## [AUFGABEN]
**a)** Beantworten Sie anhand des Übungstextes die folgenden Fragen:
(i) Wie viele Betriebe entstehen, wenn ein Nießbrauch an einem verpachteten Betrieb bestellt wird?
(ii) Was muss der Eigentümer im Fall einer Nießbrauchsbestellung tun, wenn er zum Betrieb gehörende Grundstücke verkauft?
(iii) Wodurch sind die Einnahmen bei nicht hauptberuflich selbstständig erwerbstätigen freiwilligen Versicherten nachzuweisen?
**b)** Fassen Sie den Absatz des Übungstextes, der mit „Die Bestellung des Nießbrauchs hat“ beginnt, als Stichpunktliste zusammen und behalten Sie dabei seine wesentlichen Aussagen bei.
**c)** Geben Sie den Abschnitt des Übungstextes von „Durch die Vorgaben“ bis „21/11 R -).“ wortgetreu aus.

## [ÜBUNGSTEXT]
Die Bestellung des Nießbrauchs hat bei land- und forstwirtschaftlichen Betrieben grundsätzlich zur Folge, dass zwei Betriebe entstehen, und zwar ein ruhender in der Hand des nunmehrigen Eigentümers (und Nießbrauchsverpflichteten) und ein wirtschaftender in der Hand des Nießbrauchsberechtigten und Hofübergebers. Die Bestellung eines Nießbrauchs an einem verpachteten Betrieb führt dazu, dass drei Betriebe entstehen, ein ruhender in der Hand des nunmehrigen Eigentümers (und Nießbrauchsverpflichteten) sowie ein ruhender in der Hand des Nießbrauchsberechtigten und bisherigen Eigentümers und ein wirtschaftender in der Hand des Pächters. So lange der neue Eigentümer und Nießbrauchsverpflichtete die Betriebsaufgabe nicht ausdrücklich erklärt, ist er Inhaber eines land- und forstwirtschaftlichen Betriebes. Verkauft der Eigentümer im Fall einer Nießbrauchsbestellung zum Betrieb gehörende Grundstücke, so muss er die Veräußerungsgewinne versteuern (BFH, Urteil vom 8. Mai 2019 - VI R 26/17 -, BFHE 265, 82; BFH, Urteil vom 28. September 1995 - IV R 7/94 -, BFHE 180, 255, BStBl II 1996, 440. BFH, Urteil vom 26. Februar 1987 - IV R 325/84 -, BFHE 150, 321, BStBl II 1987, 772). Zum zu versteuernden Gewinn gehört auch der Gewinn aus dem Grundstücksverkauf (§ 13, 4, 14 EStG).

Durch die Vorgaben in § 6 Abs. 6, 7 Abs. 7 BeitrVerfGsSz sind die Grenzen untergesetzlicher Normgebung, die insbesondere auch durch die zu § 240 SGB V bisher ergangene höchstrichterliche Rechtsprechung konkretisiert werden (BSG, Urteil vom 18. Dezember 2013 - B 12 KR 15/11 R -; Urteil vom 19. Dezember 2012 - B 12 KR 20/11 R -), nicht verletzt. Dass die Einnahmen auch bei nicht hauptberuflich selbstständig erwerbstätigen freiwilligen Versicherten durch den Einkommensteuerbescheid nachzuweisen sind, entspricht ständiger Rechtsprechung (vgl. z.B. BSG, Urteil vom 28. Mai 2015 - B 12 KR 12/13 R -; Urteil vom 30. Oktober 2013 - B 12 KR 21/11 R -).

## [VERFÜGBARE DATEN]

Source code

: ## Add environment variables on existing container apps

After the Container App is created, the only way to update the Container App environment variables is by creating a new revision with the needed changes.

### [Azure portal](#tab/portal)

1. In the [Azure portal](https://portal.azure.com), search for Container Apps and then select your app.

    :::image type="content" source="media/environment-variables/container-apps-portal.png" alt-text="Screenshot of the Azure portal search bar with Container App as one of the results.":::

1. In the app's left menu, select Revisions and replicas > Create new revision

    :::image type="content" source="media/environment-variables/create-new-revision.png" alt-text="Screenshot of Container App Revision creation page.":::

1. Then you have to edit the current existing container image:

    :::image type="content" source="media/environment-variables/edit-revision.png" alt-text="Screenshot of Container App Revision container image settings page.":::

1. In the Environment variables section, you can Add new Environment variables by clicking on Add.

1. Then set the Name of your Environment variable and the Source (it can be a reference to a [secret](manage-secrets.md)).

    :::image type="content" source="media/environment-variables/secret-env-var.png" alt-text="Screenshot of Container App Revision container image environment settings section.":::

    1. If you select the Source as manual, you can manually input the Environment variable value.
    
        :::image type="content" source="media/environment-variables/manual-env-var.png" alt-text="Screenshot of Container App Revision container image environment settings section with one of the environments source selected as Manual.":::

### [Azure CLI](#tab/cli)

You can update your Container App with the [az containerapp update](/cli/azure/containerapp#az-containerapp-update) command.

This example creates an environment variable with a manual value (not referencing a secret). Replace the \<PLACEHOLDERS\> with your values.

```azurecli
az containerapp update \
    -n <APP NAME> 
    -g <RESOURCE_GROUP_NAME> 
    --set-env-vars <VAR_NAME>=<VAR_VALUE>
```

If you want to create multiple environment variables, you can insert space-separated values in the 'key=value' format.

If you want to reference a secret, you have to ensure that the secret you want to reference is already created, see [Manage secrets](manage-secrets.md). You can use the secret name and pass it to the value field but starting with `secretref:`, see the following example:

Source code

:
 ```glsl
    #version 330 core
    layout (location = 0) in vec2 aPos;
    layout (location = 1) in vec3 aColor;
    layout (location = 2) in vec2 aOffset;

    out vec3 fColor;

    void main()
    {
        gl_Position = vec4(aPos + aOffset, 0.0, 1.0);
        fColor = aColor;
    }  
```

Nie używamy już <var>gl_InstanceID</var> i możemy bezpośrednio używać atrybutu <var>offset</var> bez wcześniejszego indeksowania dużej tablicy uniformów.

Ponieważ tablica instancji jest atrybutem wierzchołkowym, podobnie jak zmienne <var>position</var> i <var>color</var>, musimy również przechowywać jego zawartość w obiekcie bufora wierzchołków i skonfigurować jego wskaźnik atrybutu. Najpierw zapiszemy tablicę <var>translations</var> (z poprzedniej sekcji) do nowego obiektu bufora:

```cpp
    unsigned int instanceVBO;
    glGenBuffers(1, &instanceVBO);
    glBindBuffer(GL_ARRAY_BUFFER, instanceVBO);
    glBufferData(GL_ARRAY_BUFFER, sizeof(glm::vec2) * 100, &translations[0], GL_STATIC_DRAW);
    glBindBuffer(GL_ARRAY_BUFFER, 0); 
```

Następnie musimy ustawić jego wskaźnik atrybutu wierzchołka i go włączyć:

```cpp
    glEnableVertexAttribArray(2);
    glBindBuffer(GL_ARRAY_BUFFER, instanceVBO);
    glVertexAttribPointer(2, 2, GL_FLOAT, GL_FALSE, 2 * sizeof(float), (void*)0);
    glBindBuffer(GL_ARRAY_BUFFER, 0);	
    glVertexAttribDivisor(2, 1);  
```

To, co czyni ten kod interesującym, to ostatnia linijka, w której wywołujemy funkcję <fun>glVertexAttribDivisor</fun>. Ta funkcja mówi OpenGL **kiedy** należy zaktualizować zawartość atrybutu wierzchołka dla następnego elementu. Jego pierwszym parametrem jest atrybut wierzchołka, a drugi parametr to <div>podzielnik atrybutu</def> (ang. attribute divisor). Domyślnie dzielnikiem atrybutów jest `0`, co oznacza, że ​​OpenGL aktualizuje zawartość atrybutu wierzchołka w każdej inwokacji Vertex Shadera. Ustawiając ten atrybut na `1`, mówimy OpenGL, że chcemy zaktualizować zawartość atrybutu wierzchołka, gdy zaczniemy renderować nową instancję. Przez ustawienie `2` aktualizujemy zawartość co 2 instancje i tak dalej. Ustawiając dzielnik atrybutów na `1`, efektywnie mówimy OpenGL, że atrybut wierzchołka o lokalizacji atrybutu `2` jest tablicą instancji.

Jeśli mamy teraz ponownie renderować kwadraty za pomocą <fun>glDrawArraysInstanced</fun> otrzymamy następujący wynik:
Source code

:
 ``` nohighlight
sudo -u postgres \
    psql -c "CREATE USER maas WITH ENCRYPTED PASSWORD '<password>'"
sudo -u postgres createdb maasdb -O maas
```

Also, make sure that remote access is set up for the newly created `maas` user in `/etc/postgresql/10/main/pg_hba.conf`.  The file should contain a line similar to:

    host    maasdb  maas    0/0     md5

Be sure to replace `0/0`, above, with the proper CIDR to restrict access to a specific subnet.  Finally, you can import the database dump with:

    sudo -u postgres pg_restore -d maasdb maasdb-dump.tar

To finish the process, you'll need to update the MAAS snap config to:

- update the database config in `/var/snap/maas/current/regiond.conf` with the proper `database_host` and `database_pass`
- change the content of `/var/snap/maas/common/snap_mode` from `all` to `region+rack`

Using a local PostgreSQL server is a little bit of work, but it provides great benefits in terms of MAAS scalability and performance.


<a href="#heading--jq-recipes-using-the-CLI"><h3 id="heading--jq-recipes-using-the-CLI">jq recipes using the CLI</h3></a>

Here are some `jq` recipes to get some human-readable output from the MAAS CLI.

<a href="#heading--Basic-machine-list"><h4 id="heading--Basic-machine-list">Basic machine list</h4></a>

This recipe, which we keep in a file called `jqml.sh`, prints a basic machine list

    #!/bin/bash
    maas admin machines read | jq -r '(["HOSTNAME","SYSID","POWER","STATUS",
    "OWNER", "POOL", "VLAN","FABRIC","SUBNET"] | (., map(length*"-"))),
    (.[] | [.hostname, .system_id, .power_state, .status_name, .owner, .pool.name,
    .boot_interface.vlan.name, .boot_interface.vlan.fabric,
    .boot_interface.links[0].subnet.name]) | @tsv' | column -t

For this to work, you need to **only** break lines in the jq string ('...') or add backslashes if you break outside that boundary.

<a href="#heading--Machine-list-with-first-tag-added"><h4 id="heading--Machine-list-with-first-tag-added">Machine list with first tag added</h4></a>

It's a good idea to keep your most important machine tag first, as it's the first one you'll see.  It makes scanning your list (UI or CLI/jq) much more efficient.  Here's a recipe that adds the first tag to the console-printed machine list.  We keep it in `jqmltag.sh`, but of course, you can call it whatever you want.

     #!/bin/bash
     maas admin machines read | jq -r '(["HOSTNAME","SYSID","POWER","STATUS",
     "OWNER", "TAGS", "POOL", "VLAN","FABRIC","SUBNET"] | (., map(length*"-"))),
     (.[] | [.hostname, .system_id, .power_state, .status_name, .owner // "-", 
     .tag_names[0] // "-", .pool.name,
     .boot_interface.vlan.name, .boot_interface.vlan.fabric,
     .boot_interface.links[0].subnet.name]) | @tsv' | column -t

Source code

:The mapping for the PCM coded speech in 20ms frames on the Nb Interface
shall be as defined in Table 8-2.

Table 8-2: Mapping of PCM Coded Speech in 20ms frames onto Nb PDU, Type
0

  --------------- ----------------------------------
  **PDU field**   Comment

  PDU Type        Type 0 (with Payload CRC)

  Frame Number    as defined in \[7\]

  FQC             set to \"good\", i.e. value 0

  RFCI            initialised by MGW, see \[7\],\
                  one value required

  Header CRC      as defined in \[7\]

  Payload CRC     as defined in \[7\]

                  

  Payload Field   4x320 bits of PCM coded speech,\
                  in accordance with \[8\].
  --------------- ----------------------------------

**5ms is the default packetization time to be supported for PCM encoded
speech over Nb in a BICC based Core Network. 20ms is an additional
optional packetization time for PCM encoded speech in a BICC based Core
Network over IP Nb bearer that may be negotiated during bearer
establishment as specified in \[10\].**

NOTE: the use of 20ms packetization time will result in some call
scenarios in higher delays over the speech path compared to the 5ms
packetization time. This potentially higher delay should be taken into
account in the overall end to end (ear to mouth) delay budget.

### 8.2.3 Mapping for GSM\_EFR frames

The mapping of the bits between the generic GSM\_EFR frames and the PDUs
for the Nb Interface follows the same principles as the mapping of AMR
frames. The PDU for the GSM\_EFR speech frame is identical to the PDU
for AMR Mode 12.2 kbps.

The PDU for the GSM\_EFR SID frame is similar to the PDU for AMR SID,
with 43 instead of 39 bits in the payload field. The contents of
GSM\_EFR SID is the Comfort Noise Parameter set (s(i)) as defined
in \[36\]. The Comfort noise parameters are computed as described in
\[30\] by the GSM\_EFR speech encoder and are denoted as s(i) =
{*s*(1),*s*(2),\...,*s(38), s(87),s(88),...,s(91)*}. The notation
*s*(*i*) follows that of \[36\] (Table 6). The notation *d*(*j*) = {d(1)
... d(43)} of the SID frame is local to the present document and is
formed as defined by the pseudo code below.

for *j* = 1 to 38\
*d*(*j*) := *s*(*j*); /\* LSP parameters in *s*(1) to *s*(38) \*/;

## [ANTWORTEN JE AUFGABE]
**a)**
(i) Drei Betriebe.
(ii) Er muss die Veräußerungsgewinne versteuern.
(iii) Durch den Einkommensteuerbescheid.

**b)**
- Nießbrauch an einem land- und forstwirtschaftlichen Betrieb: Es entstehen grundsätzlich zwei Betriebe. Ein ruhender Betrieb liegt beim neuen Eigentümer (Nießbrauchsverpflichteten), ein wirtschaftender beim Nießbrauchsberechtigten und Hofübergeber.
- Nießbrauch an einem verpachteten Betrieb: Es entstehen drei Betriebe. Ein ruhender Betrieb liegt beim neuen Eigentümer, ein weiterer ruhender beim Nießbrauchsberechtigten und bisherigen Eigentümer, ein wirtschaftender beim Pächter.
- Der neue Eigentümer bleibt Inhaber eines land- und forstwirtschaftlichen Betriebes, solange er die Betriebsaufgabe nicht ausdrücklich erklärt.
- Verkauft er zum Betrieb gehörende Grundstücke, muss er die Veräußerungsgewinne versteuern (BFH-Rechtsprechung).
- Der Gewinn aus dem Grundstücksverkauf gehört zum zu versteuernden Gewinn (§ 13, 4, 14 EStG).

**c)**
Durch die Vorgaben in § 6 Abs. 6, 7 Abs. 7 BeitrVerfGsSz sind die Grenzen untergesetzlicher Normgebung, die insbesondere auch durch die zu § 240 SGB V bisher ergangene höchstrichterliche Rechtsprechung konkretisiert werden (BSG, Urteil vom 18. Dezember 2013 - B 12 KR 15/11 R -; Urteil vom 19. Dezember 2012 - B 12 KR 20/11 R -), nicht verletzt. Dass die Einnahmen auch bei nicht hauptberuflich selbstständig erwerbstätigen freiwilligen Versicherten durch den Einkommensteuerbescheid nachzuweisen sind, entspricht ständiger Rechtsprechung (vgl. z.B. BSG, Urteil vom 28. Mai 2015 - B 12 KR 12/13 R -; Urteil vom 30. Oktober 2013 - B 12 KR 21/11 R -).